1. The QM stiffening mechanism for silver nanowires is reasonably consistent with the enhancement of yield stress, but not the Young’s modulus. However, the flexibility of the supports would reduce the QM enhancement of Young’s modulus, but not the yield stress. More study is required.

2. The QM enhancement of the mechanical properties of Young’s modulus and yield stress is consistent with classical elasticity theory for a uniaxial tensile specimen under internal hydrostatic pressure.

3. The hydrostatic pressure is a consequence of QM that requires the heat capacity of the atom to vanish in nanowires. The kT energy acquired from the temperature of the macroscopic grips in the tensile test cannot be conserved by an increase in nanowire temperature, and therefore conservation proceeds by QED creating photons in the nanowire.

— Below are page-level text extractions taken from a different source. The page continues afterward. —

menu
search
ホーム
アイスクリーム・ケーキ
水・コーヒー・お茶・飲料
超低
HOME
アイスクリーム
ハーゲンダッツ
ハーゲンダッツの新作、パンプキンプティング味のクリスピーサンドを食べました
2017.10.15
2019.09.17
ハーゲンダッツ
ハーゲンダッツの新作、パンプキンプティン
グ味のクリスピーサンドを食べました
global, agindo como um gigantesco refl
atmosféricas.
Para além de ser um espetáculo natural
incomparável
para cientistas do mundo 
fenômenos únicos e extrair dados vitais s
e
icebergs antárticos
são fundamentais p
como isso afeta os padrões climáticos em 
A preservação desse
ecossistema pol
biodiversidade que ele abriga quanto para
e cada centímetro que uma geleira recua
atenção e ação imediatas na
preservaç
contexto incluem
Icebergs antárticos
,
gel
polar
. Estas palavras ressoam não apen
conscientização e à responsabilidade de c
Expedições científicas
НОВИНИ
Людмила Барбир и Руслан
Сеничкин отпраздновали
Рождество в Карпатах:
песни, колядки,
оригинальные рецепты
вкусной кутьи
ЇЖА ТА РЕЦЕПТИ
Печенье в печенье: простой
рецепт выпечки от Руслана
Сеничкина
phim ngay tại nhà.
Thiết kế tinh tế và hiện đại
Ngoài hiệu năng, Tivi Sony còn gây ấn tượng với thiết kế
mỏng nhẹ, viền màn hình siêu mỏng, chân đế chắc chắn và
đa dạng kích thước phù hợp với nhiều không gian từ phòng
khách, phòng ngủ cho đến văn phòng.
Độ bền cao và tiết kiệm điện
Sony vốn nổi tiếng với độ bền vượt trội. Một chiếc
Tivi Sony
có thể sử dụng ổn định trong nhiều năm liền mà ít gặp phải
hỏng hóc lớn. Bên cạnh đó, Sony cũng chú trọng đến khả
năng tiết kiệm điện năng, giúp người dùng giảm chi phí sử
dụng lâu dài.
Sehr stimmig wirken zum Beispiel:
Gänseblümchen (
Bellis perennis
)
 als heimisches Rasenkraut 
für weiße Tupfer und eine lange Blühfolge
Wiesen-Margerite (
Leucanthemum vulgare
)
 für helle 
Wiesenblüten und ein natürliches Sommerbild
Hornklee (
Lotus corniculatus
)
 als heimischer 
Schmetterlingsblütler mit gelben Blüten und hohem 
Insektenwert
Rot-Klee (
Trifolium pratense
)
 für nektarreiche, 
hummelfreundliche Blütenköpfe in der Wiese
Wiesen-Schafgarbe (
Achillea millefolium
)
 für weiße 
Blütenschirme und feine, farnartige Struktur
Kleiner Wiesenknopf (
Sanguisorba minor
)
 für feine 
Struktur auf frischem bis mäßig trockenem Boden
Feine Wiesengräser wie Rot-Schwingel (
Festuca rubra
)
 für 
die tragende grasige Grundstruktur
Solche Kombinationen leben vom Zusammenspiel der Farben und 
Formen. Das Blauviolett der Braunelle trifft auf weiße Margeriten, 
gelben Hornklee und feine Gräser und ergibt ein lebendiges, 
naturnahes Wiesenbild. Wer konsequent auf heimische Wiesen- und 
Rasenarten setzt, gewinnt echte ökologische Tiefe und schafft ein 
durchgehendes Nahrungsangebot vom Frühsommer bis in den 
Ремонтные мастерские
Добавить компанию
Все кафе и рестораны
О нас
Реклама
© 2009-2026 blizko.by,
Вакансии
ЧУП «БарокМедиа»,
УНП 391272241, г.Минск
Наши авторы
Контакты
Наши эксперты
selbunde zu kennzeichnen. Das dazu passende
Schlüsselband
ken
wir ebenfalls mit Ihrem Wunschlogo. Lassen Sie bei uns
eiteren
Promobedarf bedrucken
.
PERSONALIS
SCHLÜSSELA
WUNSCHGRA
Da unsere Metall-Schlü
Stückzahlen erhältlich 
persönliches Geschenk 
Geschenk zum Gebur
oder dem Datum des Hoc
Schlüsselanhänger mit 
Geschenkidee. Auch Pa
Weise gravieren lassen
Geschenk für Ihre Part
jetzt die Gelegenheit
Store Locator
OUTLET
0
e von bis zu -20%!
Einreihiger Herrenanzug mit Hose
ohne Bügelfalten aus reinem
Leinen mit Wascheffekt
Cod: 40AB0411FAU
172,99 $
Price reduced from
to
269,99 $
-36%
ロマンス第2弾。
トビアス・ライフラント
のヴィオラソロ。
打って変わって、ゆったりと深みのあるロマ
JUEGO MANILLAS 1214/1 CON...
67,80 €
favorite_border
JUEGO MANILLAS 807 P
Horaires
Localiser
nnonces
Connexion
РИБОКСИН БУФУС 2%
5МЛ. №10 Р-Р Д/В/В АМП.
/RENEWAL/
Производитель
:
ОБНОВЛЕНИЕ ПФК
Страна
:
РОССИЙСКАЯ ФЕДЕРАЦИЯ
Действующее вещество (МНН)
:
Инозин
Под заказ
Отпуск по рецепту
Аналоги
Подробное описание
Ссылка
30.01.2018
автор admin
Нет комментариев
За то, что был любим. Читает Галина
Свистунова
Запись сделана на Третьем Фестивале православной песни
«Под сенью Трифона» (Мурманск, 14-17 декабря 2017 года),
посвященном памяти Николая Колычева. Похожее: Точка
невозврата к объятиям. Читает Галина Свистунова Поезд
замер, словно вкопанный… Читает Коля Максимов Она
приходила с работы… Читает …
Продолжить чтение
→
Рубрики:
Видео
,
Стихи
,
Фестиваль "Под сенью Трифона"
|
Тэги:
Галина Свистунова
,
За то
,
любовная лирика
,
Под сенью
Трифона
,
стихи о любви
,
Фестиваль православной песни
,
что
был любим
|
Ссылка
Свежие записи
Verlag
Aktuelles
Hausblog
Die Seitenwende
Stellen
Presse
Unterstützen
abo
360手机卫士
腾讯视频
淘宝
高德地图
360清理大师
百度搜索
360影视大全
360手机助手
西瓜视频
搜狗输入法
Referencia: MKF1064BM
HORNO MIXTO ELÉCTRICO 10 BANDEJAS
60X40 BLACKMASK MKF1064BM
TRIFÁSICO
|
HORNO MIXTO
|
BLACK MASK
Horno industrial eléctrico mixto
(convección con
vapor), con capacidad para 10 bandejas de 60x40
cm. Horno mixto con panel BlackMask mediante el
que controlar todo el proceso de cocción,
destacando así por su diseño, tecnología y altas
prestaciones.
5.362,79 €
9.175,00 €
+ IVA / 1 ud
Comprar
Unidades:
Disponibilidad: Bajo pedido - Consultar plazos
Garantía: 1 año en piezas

4. By QM, the high surface-to-volume ratio of nanowires causes almost all of the absorbed thermal energy to reside in the surface of the nanowire, the surface corresponding to the circumferential TIR mode of the QED photons. In effect, the QED photons provide their own EM confinement during absorption of thermal energy, i.e., absent thermal absorption, there is no TIR confinement and QED radiation is not created.      

5. Charge created by the photoelectric effect produces pressure inside the nanowire from the electrostatic repulsion of positive charge. Indeed, excessive charge causes a Coulomb explosion. The pressure may be upper bound by considering the temperature of the grips to be transferred to the atoms over the volume of the nanowire.

6.  The QM stiffening shows enhancement of Young’s modulus and yield stress. Reports that stiffening is sometimes not observed are most likely caused by the nanowires not acquiring the temperature of the supports. QM requires EM energy of any kind to be absorbed by the nanowire to produce charge and stiffening, as otherwise the mechanical properties of the nanowire are not enhanced.

7. QM stiffening of nanowires may be verified if raising the temperature of cantilever or simple supports enhances mechanical properties. Alternatively, by applying a voltage across the tensile specimen, the Joule heat should significantly enhance mechanical properties.    

References

[1] X. J. Lu, et al., “Size-induced elastic stiffening of ZnO nanostructures: Skin-depth energy pinning,” App. Phys. Lett., 94, 131902, 2009.
[2] Y. Zhu, et al., "Size effects on elasticity, yielding, and fracture of silver nanowires: In situ experiments,” Phys. Rev. B, 85, 045443, 2012.